TASK ITEM => Copy the lines from the start of the records below through the line containing "産品，長期看，存款慢慢分流至其他財富類", both included, and leave out the pictures.

Stored items from a collection =>
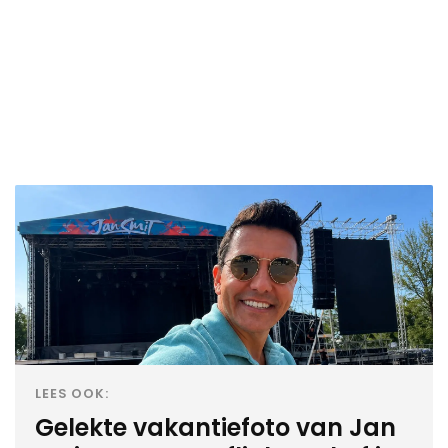
LEES OOK:
Gelekte vakantiefoto van Jan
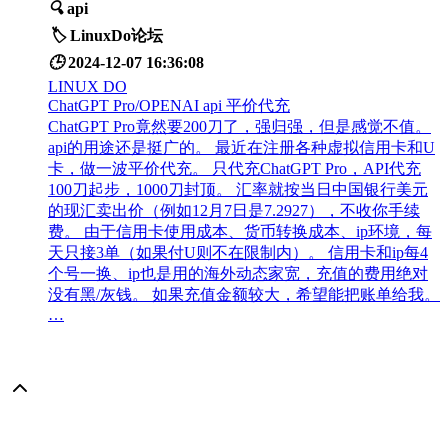
🔍
api
🏷️
LinuxDo论坛
🕒
2024-12-07 16:36:08
LINUX DO
ChatGPT Pro/OPENAI api 平价代充
ChatGPT Pro竟然要200刀了，强归强，但是感觉不值。
api的用途还是挺广的。 最近在注册各种虚拟信用卡和U
卡，做一波平价代充。 只代充ChatGPT Pro，API代充
100刀起步，1000刀封顶。 汇率就按当日中国银行美元
的现汇卖出价（例如12月7日是7.2927），不收你手续
费。 由于信用卡使用成本、货币转换成本、ip环境，每
天只接3单（如果付U则不在限制内）。 信用卡和ip每4
个号一换、ip也是用的海外动态家宽，充值的费用绝对
没有黑/灰钱。 如果充值金额较大，希望能把账单给我。
…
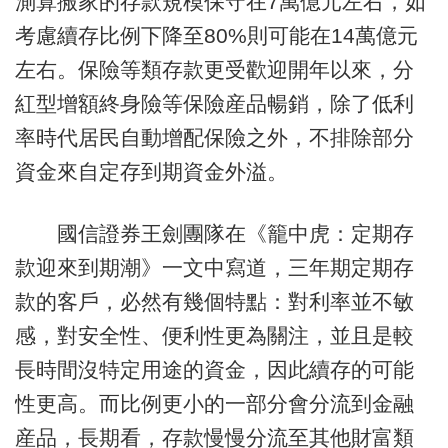
測算搬家的存款規模保守在7萬億元左右，如
考慮續存比例下降至80%則可能在14萬億元
左右。保險等類存款更受歡迎開年以來，分
紅型增額終身險等保險産品暢銷，除了低利
率時代居民自動增配保險之外，不排除部分
資金來自定存到期資金外溢。
國信證券王劍團隊在《籠中虎：定期存
款迎來到期潮》一文中寫道，三年期定期存
款的客戶，必然有幾個特點：對利率並不敏
感，對安全性、便利性更為關注，並且是較
長時間沒特定用途的資金，因此續存的可能
性更高。而比例更小的一部分會分流到金融
産品，長期看，存款慢慢分流至其他財富類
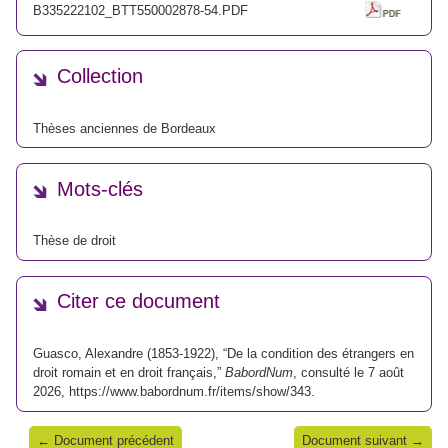
B335222102_BTT550002878-54.PDF
Collection
Thèses anciennes de Bordeaux
Mots-clés
Thèse de droit
Citer ce document
Guasco, Alexandre (1853-1922), “De la condition des étrangers en
droit romain et en droit français,”
BabordNum
, consulté le 7 août
2026,
https://www.babordnum.fr/items/show/343
.
← Document précédent
Document suivant →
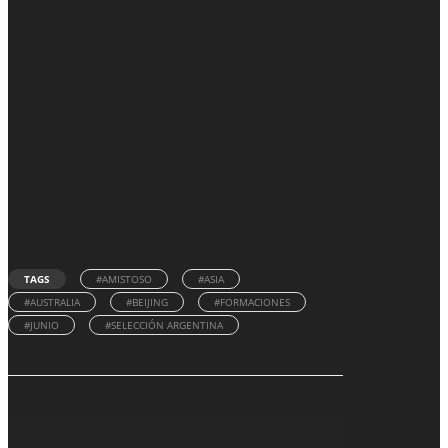
TAGS
#AMISTOSO
#ASIA
#AUSTRALIA
#BEIJING
#FORMACIONES
#JUNIO
#SELECCIÓN ARGENTINA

ANSWER SECTION =>
LEES OOK:
Gelekte vakantiefoto van Jan
🔍
api
🏷️
LinuxDo论坛
🕒
2024-12-07 16:36:08
LINUX DO
ChatGPT Pro/OPENAI api 平价代充
ChatGPT Pro竟然要200刀了，强归强，但是感觉不值。
api的用途还是挺广的。 最近在注册各种虚拟信用卡和U
卡，做一波平价代充。 只代充ChatGPT Pro，API代充
100刀起步，1000刀封顶。 汇率就按当日中国银行美元
的现汇卖出价（例如12月7日是7.2927），不收你手续
费。 由于信用卡使用成本、货币转换成本、ip环境，每
天只接3单（如果付U则不在限制内）。 信用卡和ip每4
个号一换、ip也是用的海外动态家宽，充值的费用绝对
没有黑/灰钱。 如果充值金额较大，希望能把账单给我。
…
測算搬家的存款規模保守在7萬億元左右，如
考慮續存比例下降至80%則可能在14萬億元
左右。保險等類存款更受歡迎開年以來，分
紅型增額終身險等保險産品暢銷，除了低利
率時代居民自動增配保險之外，不排除部分
資金來自定存到期資金外溢。
國信證券王劍團隊在《籠中虎：定期存
款迎來到期潮》一文中寫道，三年期定期存
款的客戶，必然有幾個特點：對利率並不敏
感，對安全性、便利性更為關注，並且是較
長時間沒特定用途的資金，因此續存的可能
性更高。而比例更小的一部分會分流到金融
産品，長期看，存款慢慢分流至其他財富類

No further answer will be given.